▶ **Exercise requirements**: Filter the entries for the string "капусты". Copy each line that has it.

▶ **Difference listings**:
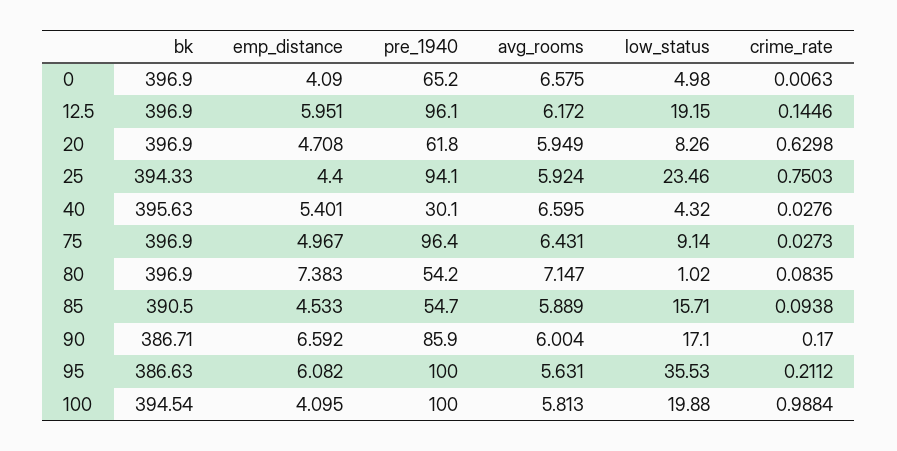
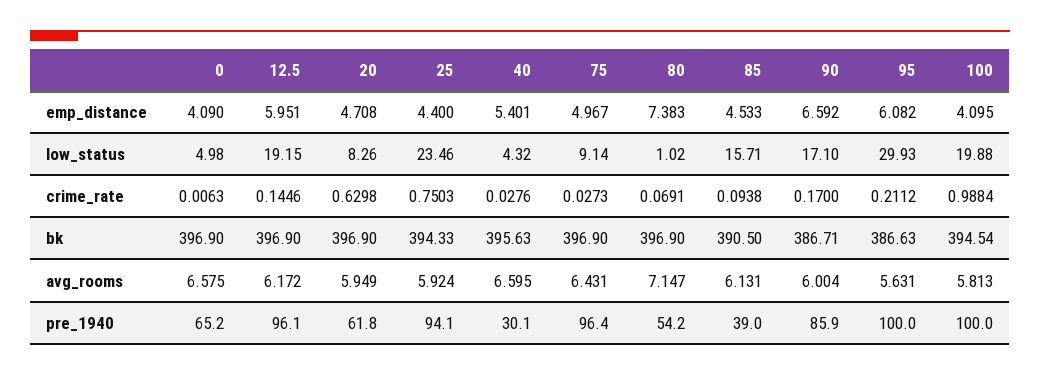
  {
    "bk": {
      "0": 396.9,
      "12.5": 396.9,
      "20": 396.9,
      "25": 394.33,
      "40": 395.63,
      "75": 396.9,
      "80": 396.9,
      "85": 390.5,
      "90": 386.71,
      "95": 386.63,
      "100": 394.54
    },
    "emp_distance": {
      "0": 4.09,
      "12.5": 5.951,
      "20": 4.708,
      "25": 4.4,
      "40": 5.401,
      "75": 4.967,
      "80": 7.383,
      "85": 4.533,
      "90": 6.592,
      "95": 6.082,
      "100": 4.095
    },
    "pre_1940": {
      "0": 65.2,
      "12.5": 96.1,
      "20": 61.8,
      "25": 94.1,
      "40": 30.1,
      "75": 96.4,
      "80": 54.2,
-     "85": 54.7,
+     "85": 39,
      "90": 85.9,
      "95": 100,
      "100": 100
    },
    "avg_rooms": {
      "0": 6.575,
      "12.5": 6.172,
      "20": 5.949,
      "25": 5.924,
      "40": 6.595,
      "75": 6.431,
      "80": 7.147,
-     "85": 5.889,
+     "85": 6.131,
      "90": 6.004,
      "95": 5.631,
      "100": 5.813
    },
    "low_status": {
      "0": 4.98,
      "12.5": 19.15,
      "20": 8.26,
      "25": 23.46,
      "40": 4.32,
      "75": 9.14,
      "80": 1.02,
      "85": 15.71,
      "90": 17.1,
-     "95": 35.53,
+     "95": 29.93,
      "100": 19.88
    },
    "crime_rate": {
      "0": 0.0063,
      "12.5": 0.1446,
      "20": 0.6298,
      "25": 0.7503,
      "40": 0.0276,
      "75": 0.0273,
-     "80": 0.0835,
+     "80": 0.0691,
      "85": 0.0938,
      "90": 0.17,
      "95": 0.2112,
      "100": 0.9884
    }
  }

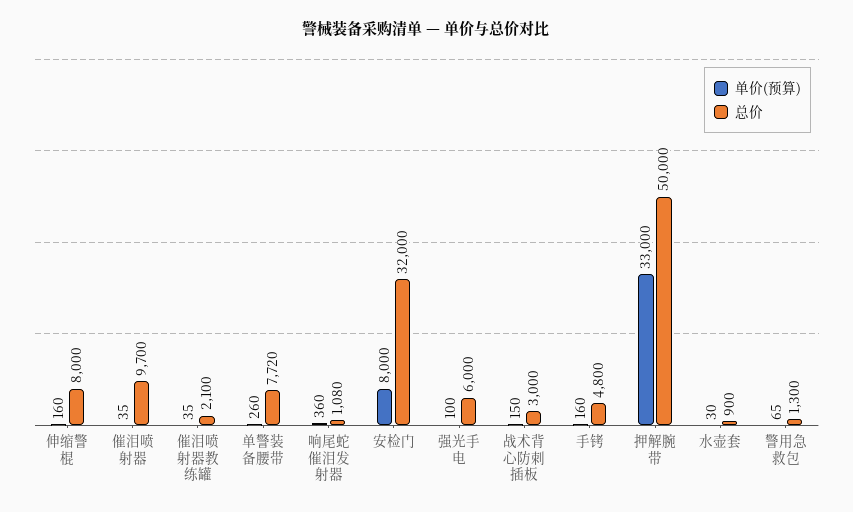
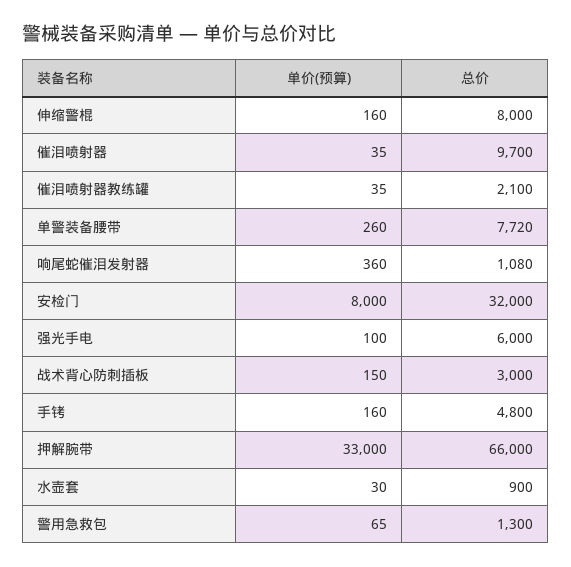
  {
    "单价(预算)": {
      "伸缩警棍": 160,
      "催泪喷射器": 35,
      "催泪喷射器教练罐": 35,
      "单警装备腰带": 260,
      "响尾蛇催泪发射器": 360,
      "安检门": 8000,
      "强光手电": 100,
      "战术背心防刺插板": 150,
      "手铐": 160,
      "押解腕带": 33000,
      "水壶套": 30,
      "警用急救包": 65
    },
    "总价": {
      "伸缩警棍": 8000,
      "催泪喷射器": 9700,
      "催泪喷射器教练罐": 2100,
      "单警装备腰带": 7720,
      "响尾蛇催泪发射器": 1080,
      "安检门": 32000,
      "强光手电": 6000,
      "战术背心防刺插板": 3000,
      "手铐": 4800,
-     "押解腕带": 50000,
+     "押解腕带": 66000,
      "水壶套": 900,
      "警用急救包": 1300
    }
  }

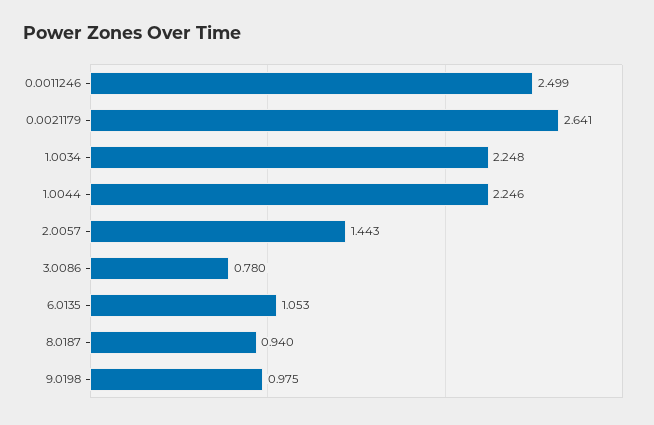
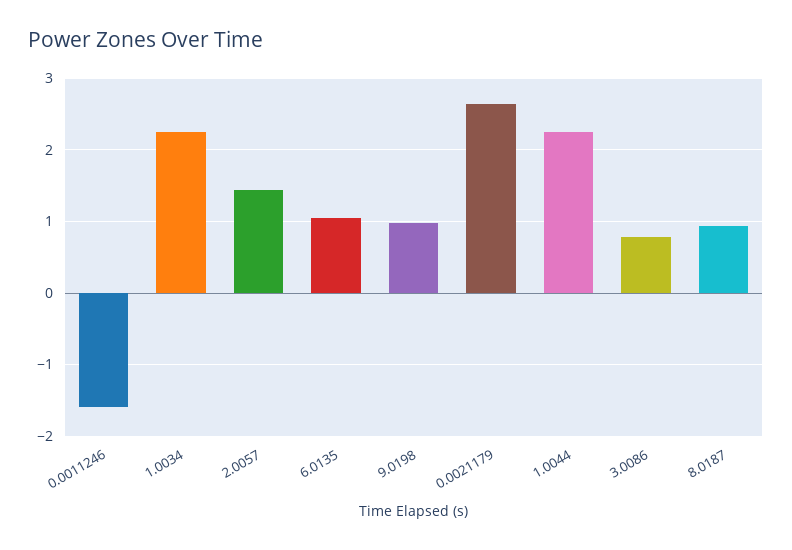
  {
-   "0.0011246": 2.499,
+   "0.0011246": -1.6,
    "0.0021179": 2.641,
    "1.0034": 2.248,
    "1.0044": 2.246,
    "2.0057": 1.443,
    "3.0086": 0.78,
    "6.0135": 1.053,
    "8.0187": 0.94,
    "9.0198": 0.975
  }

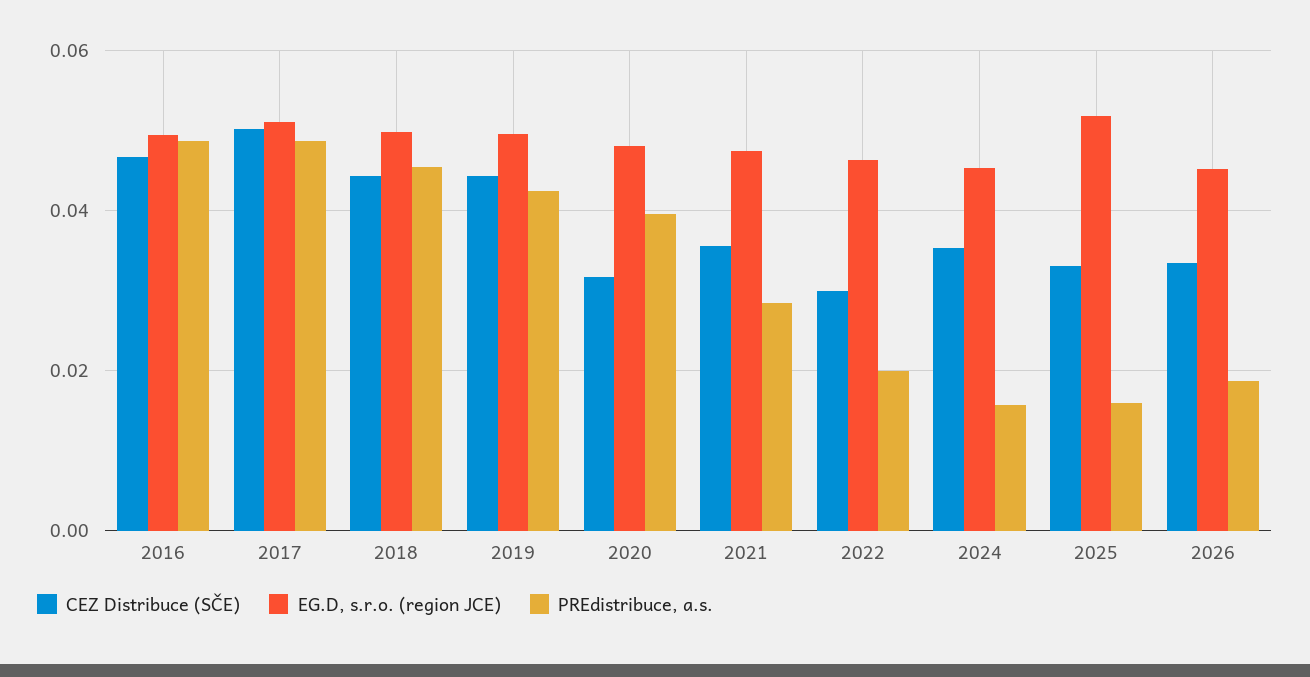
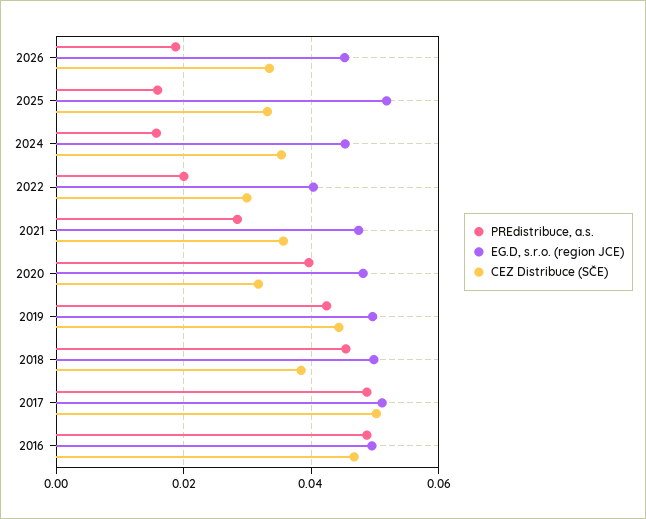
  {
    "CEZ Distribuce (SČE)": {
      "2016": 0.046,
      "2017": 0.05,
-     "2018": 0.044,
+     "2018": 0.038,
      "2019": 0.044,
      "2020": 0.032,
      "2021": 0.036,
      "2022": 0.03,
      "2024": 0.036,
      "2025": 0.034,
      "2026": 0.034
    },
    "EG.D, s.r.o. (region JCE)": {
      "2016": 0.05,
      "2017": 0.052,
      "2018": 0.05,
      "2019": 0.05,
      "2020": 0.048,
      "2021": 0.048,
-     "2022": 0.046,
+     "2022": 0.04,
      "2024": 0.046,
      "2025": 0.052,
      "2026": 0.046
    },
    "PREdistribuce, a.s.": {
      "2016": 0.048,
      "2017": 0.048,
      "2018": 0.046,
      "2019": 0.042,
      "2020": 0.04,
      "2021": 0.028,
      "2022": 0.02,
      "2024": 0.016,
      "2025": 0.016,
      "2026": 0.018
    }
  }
--
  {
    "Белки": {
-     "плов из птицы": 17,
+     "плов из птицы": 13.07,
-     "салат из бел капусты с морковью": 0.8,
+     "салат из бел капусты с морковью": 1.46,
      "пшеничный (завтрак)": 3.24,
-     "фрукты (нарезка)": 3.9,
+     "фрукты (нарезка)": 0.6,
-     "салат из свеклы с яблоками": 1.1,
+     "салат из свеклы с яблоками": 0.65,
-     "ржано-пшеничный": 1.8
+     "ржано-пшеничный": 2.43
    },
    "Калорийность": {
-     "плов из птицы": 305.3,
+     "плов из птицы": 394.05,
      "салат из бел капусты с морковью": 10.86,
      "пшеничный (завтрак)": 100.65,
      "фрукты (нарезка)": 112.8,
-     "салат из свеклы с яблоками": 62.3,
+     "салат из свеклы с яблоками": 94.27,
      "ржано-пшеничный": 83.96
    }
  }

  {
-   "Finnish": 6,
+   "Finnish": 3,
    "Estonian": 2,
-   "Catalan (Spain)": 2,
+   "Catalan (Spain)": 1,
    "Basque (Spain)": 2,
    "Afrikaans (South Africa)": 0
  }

▶ **Written response**:
-     "салат из бел капусты с морковью": 0.8,
+     "салат из бел капусты с морковью": 1.46,
      "салат из бел капусты с морковью": 10.86,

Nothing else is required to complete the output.